Pista 5: Está en una nena, que después de abrir una rana para una clase de biología piensa que cuando el animal se despierte va a sentir dolor, entonces decide cubrir el pequeño cuerpo con una servilleta. Entre sus manos, ella lo lleva hacia el patio de su escuela, lo pone a los pies de una planta de Santa Rita y lo cubre de hojas secas. Sylvia Molloy incluyó ese gesto en su Animalia.

Pueden existir tantas lecturas como pistas, pero me animo a decir que todas ellas se escriben con un diccionario prestado. Un vocabulario compuesto de voces que escuchamos en los pasillos de nuestros edificios, en las plazas que visitamos los fines de semana, en el río que rodea o atraviesa la ciudad. “Me interesa el lenguaje de los animales” escribe Zapata. Un lenguaje que comparte una similitud esencial con el nuestro; habla de lo ausente.

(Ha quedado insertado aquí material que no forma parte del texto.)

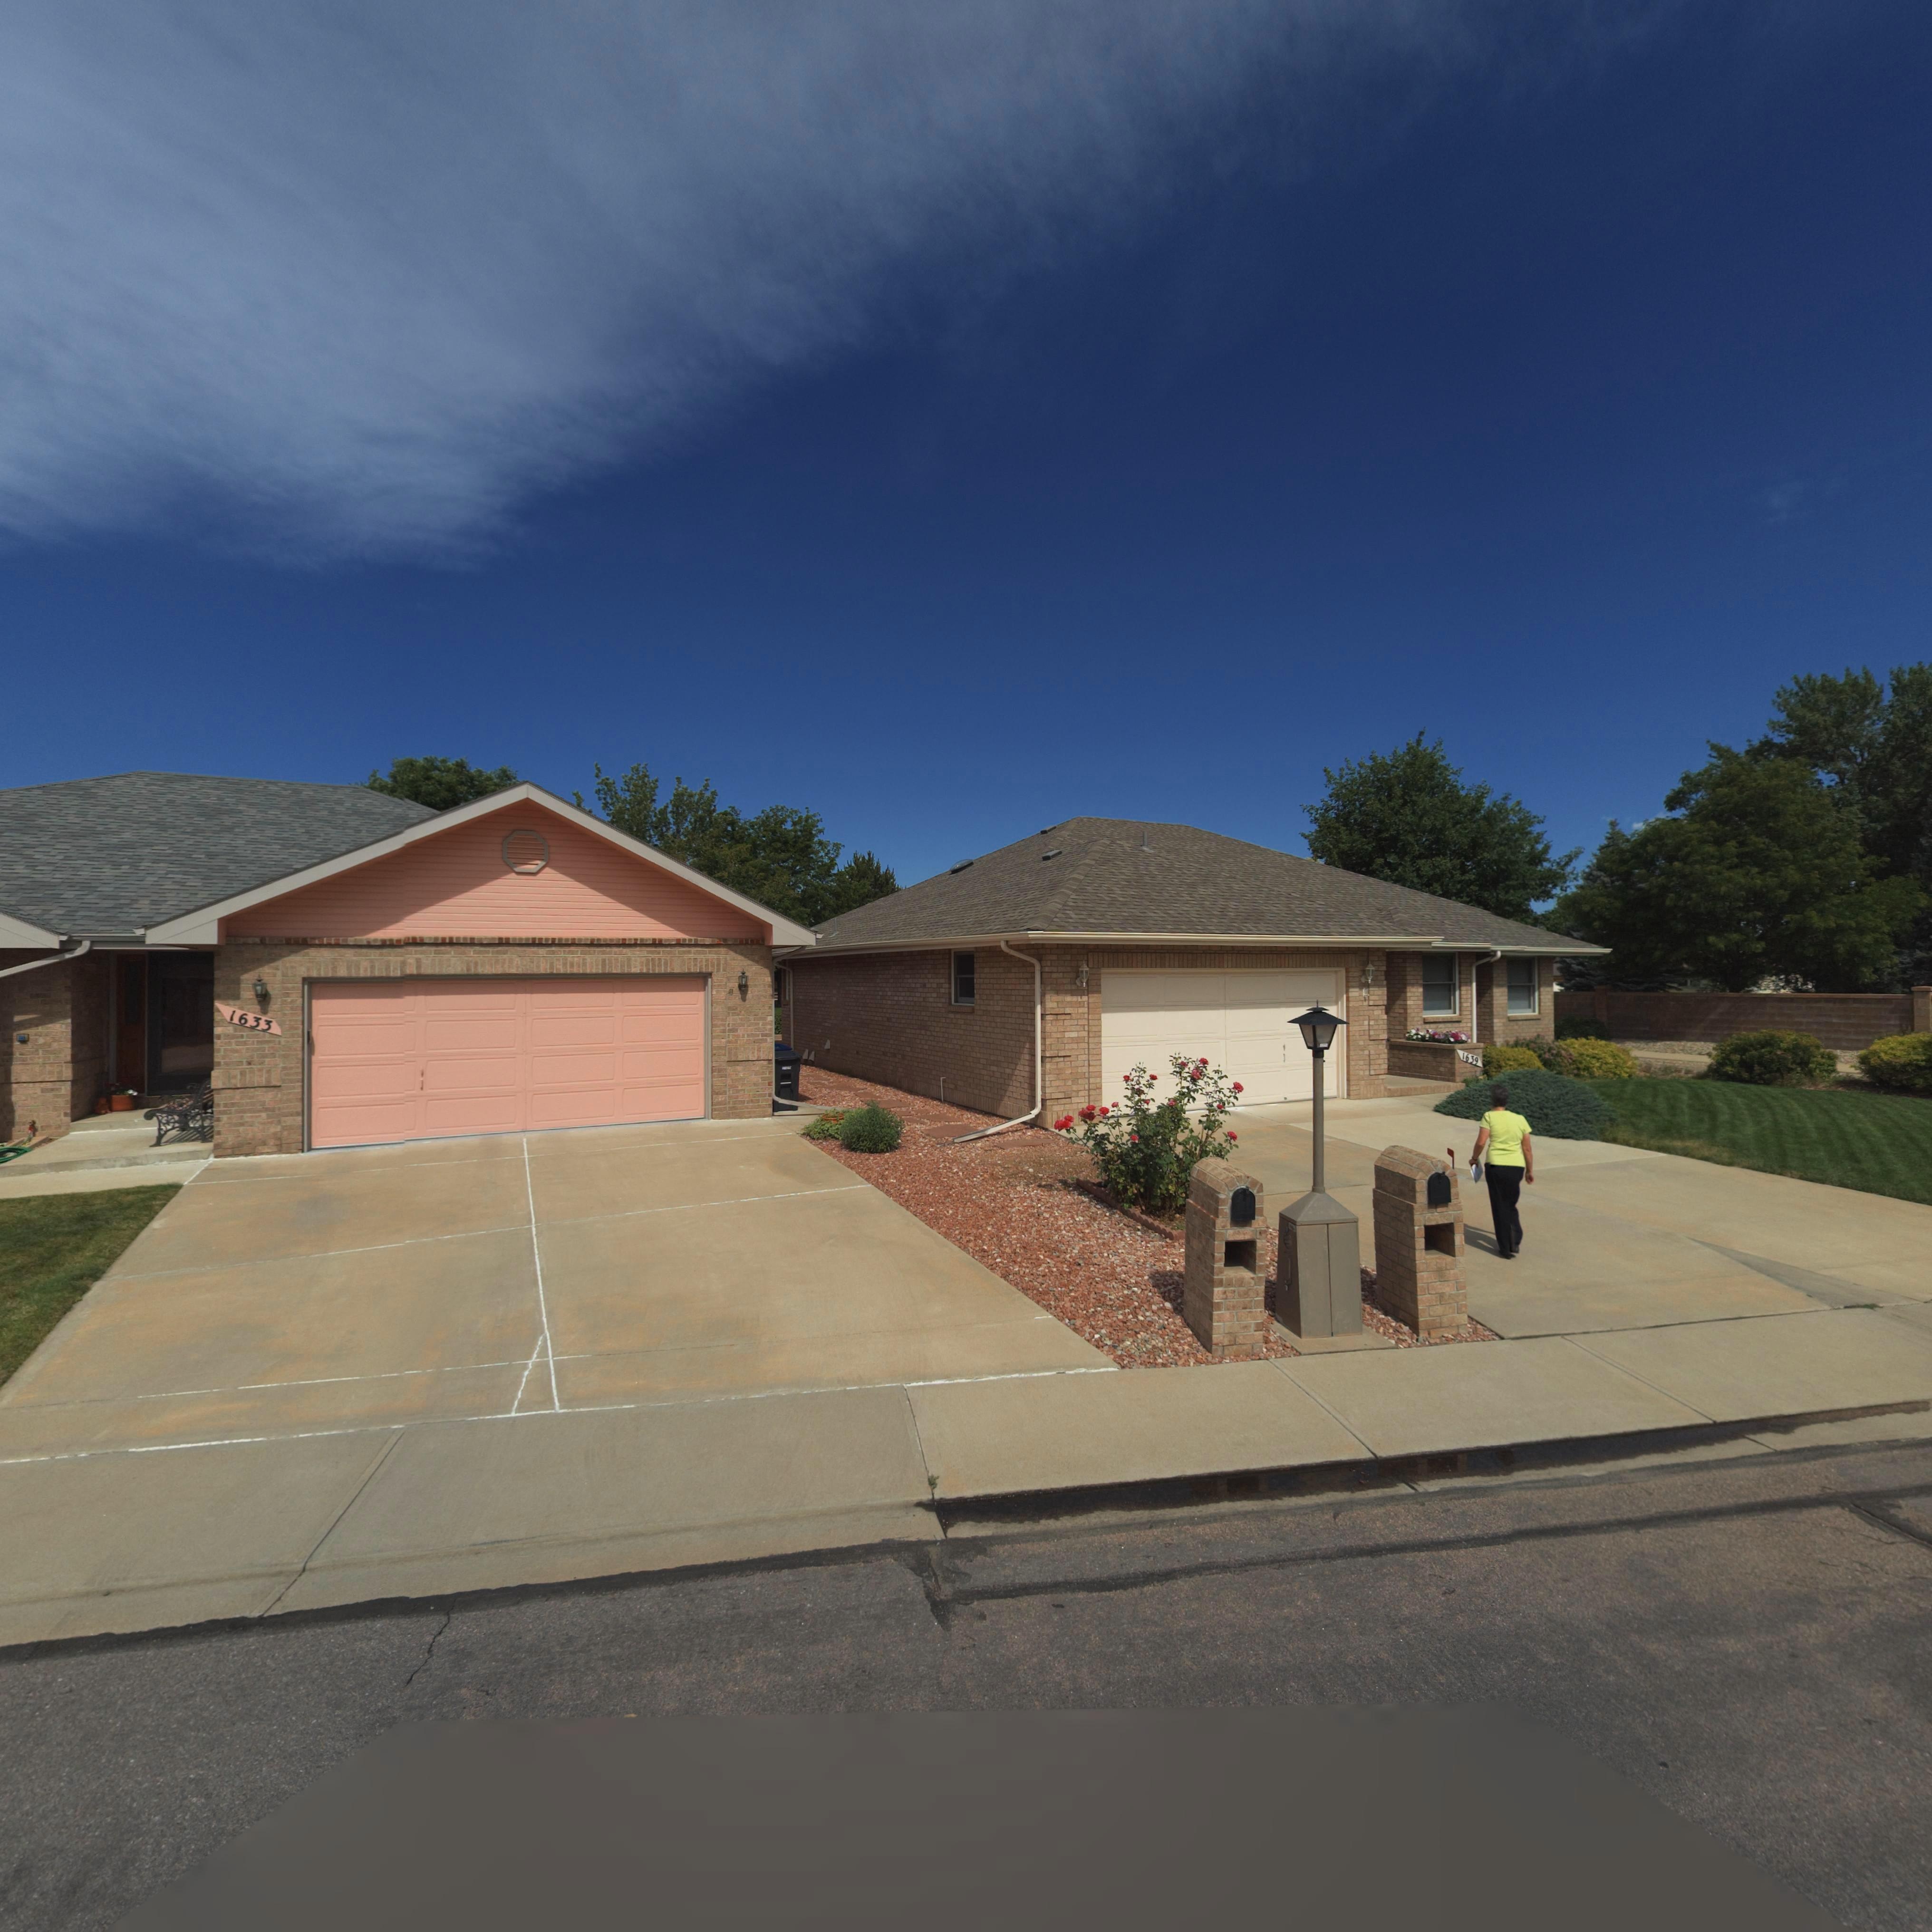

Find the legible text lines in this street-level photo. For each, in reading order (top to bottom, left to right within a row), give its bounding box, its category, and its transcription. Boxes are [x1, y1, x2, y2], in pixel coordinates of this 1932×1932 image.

Quizás por eso es tan importante el canto de las ballenas que “siempre están en otra parte”. En los portales de noticias, lo ausente se expresa en números: “Fueron aplastados más de 140 nidos de pingüinos de Magallanes en Punta Tombo”, “Al menos 70 ballenas fueron encontradas muertas en las costas de la Peninsula de Valdez”. Pero ni Elizabeth Costello, ni los poetas nos piden que hagamos cuentas: alcanza con quedarnos en una imagen y un nombre. 

Dos hombres cazan un yaguareté en los bosques de la provincia de Formosa. Como si Mary Oliver los hubiese retratado, vemos que “pasaron horas hasta que/ volvieron a sus casas, arrastrando su premio arponeado/ sangriento”. Al igual que el tiburón que describe la poeta, el yaguareté “no tenía palabras para oponerse/ palabras que nos dan los que sabemos del futuro/ palabras que nos hacen diferentes, según solemos decir”. Pero existen nombres. Algunos habitantes de la región se refieren al yaguareté como tigre criollo, tigre mariposo, overo, manchado o mantis. Otros, los que hablan en guaraní, lo llaman “verdadera fiera”. Capaz esa pueda ser una razón para querer a este mundo.